Saturday, May 30, 2015

My Major Depression Has Been a Gift

Tonight as I was walking under the moonlight, I began to hear a revelation from God.  This was a welcoming message to me.  Since my depressive episode over two months ago, it has been a slow process of recovery and healing for me.  I was bed ridden for a week where I seemed "formless, empty and dark" similar to how God described the earth before God created it in Genesis 1.  What was interesting to me during my depressive episode was that I still felt God's presence with me.  Just as "the Spirit of God was hovering of the waters" during creation, the Spirit of God was also hovering over me.  God was my light in my darkest place that I have ever been.

The dark for me was the most painful place I have ever been.  I couldn't think, articulate my words, remember, read, journal, pray, go to the bathroom, eat or take a shower.  It was like I was in a dark tunnel being sucked into a deep vacuum going nowhere.  I knew this was not a good place to be, but I also had the sense that God was with me carrying me through this dark birthing canal in excruciating pain.

It has taken me weeks to gain my strength back, and I still get fatigued very easily.  I am finally able to read, remember, and articulate my thoughts.  I am dreaming again, and God is also now speaking to me by giving me messages.  I know God is healing me where I have experienced another depth or spiritual realm of God's empowering grace.

A part of me wonders if this was an act of God purging and delivering me from more inferior parts of myself and sin.  It was this experience where I realized even more of how God is in control, and perhaps God was breaking my overbearing will power of always appearing to have everything together.  If I have a strong will power, it doesn't allow God to have complete control of my life so that God can effortlessly pour in, through and out of me like a hollowed out vessel so I don't mess up God's divine plan and order. 
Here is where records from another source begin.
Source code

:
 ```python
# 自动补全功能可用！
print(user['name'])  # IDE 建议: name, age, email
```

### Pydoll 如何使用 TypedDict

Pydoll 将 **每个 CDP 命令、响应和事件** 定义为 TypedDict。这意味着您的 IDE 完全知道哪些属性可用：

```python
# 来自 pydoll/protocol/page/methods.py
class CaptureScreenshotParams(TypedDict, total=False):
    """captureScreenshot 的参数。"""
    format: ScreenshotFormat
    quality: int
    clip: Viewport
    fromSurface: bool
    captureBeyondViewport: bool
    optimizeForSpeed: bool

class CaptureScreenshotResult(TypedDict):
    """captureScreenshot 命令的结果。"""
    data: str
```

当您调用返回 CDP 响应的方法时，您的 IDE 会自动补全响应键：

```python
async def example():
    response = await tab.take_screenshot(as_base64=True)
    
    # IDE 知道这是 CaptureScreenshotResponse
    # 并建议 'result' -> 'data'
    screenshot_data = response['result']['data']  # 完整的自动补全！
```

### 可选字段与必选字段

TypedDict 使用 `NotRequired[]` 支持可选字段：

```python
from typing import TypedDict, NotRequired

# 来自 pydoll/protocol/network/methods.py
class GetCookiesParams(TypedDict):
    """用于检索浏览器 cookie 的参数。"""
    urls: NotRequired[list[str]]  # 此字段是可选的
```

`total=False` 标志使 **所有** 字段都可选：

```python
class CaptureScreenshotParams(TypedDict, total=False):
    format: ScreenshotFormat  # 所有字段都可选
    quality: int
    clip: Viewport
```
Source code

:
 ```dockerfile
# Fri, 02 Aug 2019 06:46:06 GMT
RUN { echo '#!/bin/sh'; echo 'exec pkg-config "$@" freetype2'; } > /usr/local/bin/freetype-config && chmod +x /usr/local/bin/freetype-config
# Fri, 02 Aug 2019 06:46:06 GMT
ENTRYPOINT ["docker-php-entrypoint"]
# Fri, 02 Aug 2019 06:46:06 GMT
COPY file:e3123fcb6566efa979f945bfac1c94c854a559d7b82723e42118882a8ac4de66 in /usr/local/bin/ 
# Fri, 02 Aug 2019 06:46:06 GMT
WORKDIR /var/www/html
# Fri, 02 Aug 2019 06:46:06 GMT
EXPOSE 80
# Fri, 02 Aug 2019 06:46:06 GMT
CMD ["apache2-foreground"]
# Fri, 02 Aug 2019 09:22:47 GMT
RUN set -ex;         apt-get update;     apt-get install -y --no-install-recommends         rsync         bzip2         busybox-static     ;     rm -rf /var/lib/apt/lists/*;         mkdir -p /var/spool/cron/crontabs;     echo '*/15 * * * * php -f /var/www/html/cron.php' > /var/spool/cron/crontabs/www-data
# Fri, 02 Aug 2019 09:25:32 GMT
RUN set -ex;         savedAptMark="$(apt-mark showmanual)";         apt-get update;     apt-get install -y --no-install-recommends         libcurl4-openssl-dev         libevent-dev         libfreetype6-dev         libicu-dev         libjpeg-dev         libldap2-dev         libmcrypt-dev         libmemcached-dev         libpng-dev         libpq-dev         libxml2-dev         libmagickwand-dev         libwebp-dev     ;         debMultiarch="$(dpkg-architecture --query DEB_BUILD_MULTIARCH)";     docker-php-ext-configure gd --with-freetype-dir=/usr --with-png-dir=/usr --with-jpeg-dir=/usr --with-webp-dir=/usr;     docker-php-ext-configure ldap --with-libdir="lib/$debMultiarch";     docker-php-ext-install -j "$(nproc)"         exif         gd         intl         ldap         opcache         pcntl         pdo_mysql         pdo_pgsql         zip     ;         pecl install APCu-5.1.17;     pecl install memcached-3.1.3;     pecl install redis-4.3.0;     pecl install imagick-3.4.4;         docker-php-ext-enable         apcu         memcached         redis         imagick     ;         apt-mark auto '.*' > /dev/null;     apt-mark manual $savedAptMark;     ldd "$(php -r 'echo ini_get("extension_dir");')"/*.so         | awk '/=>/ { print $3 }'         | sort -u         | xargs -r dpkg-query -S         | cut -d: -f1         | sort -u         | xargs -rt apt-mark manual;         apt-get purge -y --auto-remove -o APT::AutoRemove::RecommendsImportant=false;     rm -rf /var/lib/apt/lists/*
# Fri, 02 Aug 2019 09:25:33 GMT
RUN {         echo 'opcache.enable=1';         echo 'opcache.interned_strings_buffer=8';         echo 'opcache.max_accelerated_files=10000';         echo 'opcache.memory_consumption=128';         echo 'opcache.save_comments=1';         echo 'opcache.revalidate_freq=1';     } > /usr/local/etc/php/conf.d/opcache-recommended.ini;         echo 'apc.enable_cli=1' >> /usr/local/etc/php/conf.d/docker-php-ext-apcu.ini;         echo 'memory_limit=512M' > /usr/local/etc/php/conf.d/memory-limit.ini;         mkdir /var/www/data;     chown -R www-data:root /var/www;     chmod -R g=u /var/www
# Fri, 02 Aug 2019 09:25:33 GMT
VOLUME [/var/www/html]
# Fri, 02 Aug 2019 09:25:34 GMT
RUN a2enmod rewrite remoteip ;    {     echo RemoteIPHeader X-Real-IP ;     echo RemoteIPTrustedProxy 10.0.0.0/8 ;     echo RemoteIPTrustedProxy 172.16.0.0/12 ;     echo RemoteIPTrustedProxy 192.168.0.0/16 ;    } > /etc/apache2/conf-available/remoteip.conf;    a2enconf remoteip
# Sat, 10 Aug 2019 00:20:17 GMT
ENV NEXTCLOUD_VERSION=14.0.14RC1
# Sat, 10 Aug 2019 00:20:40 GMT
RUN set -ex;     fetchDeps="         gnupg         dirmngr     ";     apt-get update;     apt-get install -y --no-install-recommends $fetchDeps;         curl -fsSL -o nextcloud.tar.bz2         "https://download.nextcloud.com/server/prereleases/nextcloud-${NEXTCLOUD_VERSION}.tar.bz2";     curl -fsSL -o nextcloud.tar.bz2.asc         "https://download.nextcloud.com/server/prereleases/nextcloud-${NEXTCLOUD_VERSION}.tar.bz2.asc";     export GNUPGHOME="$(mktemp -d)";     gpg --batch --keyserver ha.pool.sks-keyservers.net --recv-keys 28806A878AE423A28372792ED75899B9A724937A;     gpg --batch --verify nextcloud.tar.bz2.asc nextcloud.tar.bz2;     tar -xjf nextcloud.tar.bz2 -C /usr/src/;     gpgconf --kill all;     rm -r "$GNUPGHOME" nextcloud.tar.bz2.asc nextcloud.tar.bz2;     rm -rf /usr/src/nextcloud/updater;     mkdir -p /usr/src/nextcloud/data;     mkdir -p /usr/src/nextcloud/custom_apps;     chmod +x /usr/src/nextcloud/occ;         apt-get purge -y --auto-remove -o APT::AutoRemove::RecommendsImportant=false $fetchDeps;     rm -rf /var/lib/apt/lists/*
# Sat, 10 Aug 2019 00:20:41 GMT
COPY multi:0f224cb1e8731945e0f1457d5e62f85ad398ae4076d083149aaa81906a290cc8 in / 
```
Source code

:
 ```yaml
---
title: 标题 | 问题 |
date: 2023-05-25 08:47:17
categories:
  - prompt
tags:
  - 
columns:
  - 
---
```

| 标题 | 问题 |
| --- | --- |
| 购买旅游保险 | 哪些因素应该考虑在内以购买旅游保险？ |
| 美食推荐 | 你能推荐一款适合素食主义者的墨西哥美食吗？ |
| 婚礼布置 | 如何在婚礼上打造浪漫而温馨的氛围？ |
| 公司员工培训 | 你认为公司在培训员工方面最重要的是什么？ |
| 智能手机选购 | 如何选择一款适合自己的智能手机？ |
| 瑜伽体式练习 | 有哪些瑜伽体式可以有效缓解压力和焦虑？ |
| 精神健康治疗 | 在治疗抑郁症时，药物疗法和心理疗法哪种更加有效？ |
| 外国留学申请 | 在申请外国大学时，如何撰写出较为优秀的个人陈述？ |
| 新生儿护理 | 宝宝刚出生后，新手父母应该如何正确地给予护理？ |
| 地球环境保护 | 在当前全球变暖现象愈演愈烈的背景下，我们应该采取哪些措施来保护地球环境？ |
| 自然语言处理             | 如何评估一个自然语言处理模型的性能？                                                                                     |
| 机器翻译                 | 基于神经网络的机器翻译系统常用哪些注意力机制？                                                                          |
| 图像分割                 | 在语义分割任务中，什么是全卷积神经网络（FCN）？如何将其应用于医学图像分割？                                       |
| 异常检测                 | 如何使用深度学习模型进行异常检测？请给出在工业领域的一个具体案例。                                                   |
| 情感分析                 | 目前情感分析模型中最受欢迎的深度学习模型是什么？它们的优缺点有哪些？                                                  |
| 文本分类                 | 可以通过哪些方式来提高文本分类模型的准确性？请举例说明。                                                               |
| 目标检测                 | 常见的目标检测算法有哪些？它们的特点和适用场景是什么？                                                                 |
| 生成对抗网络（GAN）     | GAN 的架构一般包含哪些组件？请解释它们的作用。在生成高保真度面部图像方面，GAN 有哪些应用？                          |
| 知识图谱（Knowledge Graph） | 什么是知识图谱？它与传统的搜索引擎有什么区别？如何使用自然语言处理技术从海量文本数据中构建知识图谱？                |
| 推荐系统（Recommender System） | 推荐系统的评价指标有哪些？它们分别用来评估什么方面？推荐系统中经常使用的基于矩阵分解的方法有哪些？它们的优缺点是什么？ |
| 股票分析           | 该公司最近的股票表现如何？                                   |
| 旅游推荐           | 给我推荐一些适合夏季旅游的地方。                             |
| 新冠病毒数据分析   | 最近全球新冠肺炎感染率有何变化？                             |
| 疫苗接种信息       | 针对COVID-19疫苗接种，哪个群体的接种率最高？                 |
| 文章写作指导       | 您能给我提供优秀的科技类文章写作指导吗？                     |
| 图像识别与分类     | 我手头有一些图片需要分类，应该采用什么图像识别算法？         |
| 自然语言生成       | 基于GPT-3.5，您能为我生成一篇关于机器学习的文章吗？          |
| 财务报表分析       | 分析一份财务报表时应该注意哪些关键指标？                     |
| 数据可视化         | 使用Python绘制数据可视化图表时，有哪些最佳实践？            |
It is odd for me to say this, and most won't understand this in the secular world, but my depression has been a gift to me.  It has made me realize that my life story, disappointments and trauma in my life is what has created me to be who I am today, and how God is going to use it for God's glory!  By accepting and understanding why I suffer from Major Depression, I can now walk with others more empathically in their mental health illness revealing their gifts and beauty to them of who they are in Christ.  Not only will this be healing for those that suffer with mental health illness, but hopefully I can offer support to families whose loved ones suffer from mental health illness.  God has placed upon my heart to be open and vulnerable about my story so that I can minister to others in their deepest pain and sufferings.

There is an urgent need to educate the public and church about mental health illness in order to reduce the stigma associated with it so that sufferers no longer have to feel as though they suffer alone in the silence whether at work, school, in their families, or in the church pews. 

If this is how God is using me to be a testimony and vessel for others, I respond just as Mary did when the angel revealed to her that she was going to give birth to a son, Jesus Christ, Our Savior.  Mary responded by saying, "Let it be so" (Luke 1:34).  So I too say, "Let it be so" God!  Use me!  I am your faithful servant.  Amen.